伍家请了讼师,就是何陋的弟子韩非,当堂呈控:女工颜氏夫君胡大郎死于非命,但凶手绝不是伍家大少爷,有人证物证为据;火凰滢胡乱判案,导致伍大少爷含冤莫辩,被衙役阿茄活活打死,令人发指。
说罢呈上证据。
李菡瑶接过,看也不看,便撂在案上,转脸问火凰滢:“火县令,你可有话说?”
堂下众人都很不满,觉得她偏袒,只是何陋和韩非都未发言,他们便也忍着,且等结果。
伍小姐死死盯住李菡瑶。
火凰滢下堂,站到堂中央,道:“属下当日去胡家查证,也觉凶手不是伍大少爷,而是颜氏和奸夫谋害亲夫。
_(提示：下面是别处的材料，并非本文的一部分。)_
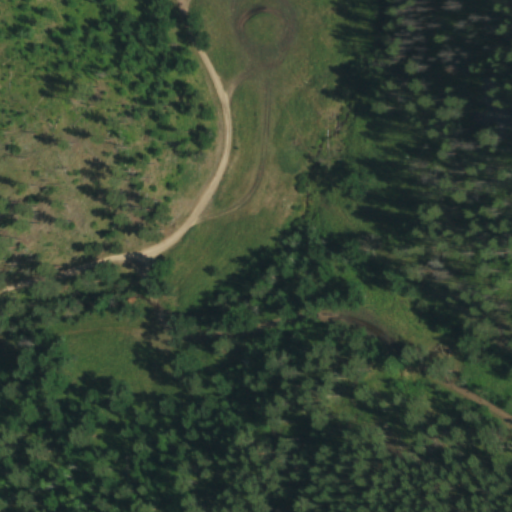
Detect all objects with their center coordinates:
road: (192, 205)
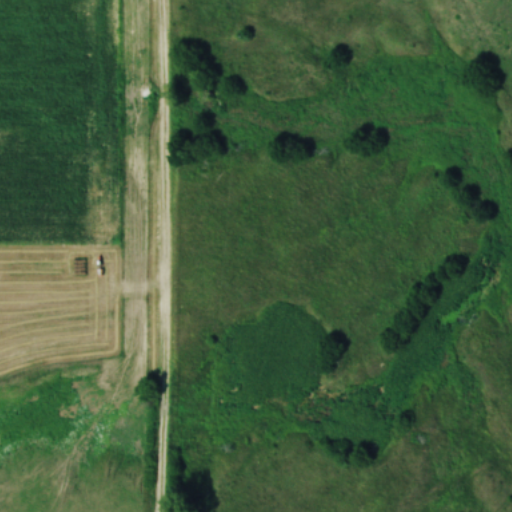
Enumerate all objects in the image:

属下欲追查真相,打算在城外留宿。为免方将军担心,写了封信派人送回城。谁知竟被梅子涵利用,换成了诬陷伍家大少爷的证据,而属下也被梅子涵掳去,关在地牢一个多月。昨晚得落公子相救,才得以脱身。”
韩非叫道:“你胡说!你曾有信传回来……”
李菡瑶放脸喝道:“住口!若有异议,且等我问完了再指控她,不得打断审问。你既做讼师,难道不知公堂规矩?”
韩非恨恨闭嘴。
李菡瑶又问火凰滢:“当时你身边人呢?难道只你一个人留在城外,就没带手下?”
火凰滢道:“属下跟冯辉冯县尉一起的。”
李菡瑶再问:“你被掳时,冯辉人呢?”
火凰滢道:“他去查颜氏奸夫了,留下两个衙役保护属下。那两人被人打晕,将属下跟锦儿掳了去。”
李菡瑶喝道:“传冯辉!”
县尉冯辉上堂。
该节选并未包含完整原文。